The transport of cationic amino acids in human airway cells: expression of system y+L activity and transepithelial delivery of NOS inhibitors.

The transport of arginine has been characterized in human airway Calu-3 cells. As assessed with RT-PCR, Calu-3 cells express the genes for several transporters, such as the system y+-related SLC7A1, SLC7A2, and SLC7A4; the system y+L-related SLC7A6, SLC7A7, and SLC3A2; and the system B0,+-related SLC6A14. In polarized Calu-3 cell monolayers, apical arginine influx has a leucine-sensitive, sodium-dependent component and a leucine- and lysine-resistant sodium-independent fraction. At the basolateral membrane, arginine transport was fully sodium-independent and partially inhibited by leucine provided that sodium was present in the extracellular medium. Moreover, extracellular leucine trans-stimulated arginine efflux from the basolateral membrane in the presence, but not in the absence, of sodium. The transepithelial, apical to basolateral, arginine transport strictly depended on the presence of sodium and was markedly inhibited by apical leucine, but significantly trans-stimulated by the neutral amino acid added at the basolateral side. When added at the apical side, the NOS-inhibitors NMMA and NIL, CAA analogs with a free carboxyl group, markedly inhibited the apical arginine influx and the transepithelial flux of the cationic amino acid. The same compounds trans-stimulated basolateral arginine efflux. None of these effects were observed in the presence of the methyl ester analog NAME. The basolateral medium of Calu-3 cell monolayers, obtained after incubation in the presence of the three inhibitors at the apical side, inhibited the production of NO by activated murine macrophages. The inhibitory effect of the Calu-3 cell conditioned medium was time-dependent and markedly higher with NMMA and NIL than with NAME. Moreover, the NOS-inhibitory effect of the medium was significantly enhanced if NMMA and NIL, at the apical side, and basolateral leucine were simultaneously present during the conditioning procedure. These results indicate that 1) human airway epithelial cells express a functional system y+L at the basolateral membrane; 2) in this model, transepithelial arginine transport involves apical influx through system B0,+ and basolateral efflux through system y+L, and 3) the same transporters also perform an efficient transepithelial transport of amino acid-like NOS inhibitors.

(Source data)
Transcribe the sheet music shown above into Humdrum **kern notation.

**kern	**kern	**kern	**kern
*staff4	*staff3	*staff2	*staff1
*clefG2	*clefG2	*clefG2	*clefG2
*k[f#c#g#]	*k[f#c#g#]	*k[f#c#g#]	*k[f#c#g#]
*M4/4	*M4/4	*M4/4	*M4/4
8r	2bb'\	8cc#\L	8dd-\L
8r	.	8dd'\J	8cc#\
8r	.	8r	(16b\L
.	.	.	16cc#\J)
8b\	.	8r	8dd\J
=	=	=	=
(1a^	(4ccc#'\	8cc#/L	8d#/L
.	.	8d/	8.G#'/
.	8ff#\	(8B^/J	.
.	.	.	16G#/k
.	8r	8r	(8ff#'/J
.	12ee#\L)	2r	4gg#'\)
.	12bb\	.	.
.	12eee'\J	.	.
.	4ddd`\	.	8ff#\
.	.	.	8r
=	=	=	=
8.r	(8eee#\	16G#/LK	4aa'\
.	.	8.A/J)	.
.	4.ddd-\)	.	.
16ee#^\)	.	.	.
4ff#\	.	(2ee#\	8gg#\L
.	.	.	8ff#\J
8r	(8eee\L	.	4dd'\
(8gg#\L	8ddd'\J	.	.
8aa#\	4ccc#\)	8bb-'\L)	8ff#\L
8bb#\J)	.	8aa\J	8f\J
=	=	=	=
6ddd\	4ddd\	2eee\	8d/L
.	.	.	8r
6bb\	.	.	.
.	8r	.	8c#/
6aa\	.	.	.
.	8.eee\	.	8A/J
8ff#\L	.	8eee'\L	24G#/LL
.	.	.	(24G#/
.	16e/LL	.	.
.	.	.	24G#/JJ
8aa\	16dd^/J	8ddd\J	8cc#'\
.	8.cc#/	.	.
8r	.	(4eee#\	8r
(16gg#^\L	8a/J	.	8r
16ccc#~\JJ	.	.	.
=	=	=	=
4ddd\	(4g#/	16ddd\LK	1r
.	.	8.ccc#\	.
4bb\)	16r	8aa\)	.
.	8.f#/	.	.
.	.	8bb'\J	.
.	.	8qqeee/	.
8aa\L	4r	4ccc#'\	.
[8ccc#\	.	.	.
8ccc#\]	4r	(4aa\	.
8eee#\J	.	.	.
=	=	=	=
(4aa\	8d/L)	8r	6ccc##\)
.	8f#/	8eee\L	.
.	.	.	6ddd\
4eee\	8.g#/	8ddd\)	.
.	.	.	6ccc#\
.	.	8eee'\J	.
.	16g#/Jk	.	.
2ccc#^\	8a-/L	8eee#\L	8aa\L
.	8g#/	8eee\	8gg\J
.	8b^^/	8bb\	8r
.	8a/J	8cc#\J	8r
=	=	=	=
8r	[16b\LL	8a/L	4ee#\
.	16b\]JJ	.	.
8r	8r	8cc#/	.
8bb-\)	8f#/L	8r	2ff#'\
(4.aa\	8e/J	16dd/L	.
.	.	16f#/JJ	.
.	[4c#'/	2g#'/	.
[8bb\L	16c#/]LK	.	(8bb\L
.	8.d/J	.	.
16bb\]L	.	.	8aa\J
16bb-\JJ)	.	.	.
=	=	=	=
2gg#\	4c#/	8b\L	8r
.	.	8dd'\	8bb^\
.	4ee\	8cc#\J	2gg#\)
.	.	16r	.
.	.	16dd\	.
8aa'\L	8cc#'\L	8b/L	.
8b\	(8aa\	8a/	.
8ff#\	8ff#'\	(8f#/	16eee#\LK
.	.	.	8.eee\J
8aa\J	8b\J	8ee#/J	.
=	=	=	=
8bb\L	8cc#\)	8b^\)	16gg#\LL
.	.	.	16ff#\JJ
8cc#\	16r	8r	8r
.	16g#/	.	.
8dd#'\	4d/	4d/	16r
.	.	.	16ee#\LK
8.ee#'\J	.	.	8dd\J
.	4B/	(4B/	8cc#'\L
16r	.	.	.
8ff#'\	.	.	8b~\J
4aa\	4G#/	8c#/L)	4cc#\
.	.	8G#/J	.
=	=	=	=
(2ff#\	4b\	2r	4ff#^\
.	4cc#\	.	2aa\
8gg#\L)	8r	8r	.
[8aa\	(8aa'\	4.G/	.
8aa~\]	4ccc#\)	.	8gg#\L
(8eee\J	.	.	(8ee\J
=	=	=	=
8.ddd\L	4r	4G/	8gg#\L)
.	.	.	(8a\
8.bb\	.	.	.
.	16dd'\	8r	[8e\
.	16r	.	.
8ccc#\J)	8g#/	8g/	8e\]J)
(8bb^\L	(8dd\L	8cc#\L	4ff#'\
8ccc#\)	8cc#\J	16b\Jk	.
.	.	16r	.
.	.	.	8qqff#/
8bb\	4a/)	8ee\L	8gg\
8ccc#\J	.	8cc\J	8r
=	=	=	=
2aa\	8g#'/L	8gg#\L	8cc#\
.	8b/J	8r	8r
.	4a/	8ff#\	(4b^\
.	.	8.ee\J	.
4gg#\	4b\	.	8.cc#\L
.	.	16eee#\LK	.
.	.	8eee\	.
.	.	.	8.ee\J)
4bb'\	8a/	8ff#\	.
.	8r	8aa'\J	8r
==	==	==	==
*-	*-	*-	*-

**Work task:**
In the text on arginine transport in airway cells, translate this sentence into Spanish: "The same compounds trans-stimulated basolateral arginine efflux." These entries have nothing to do with the text on arginine transport.

**Result of the exercise:**
Los mismos compuestos trans-estimularon el eflujo basolateral de arginina.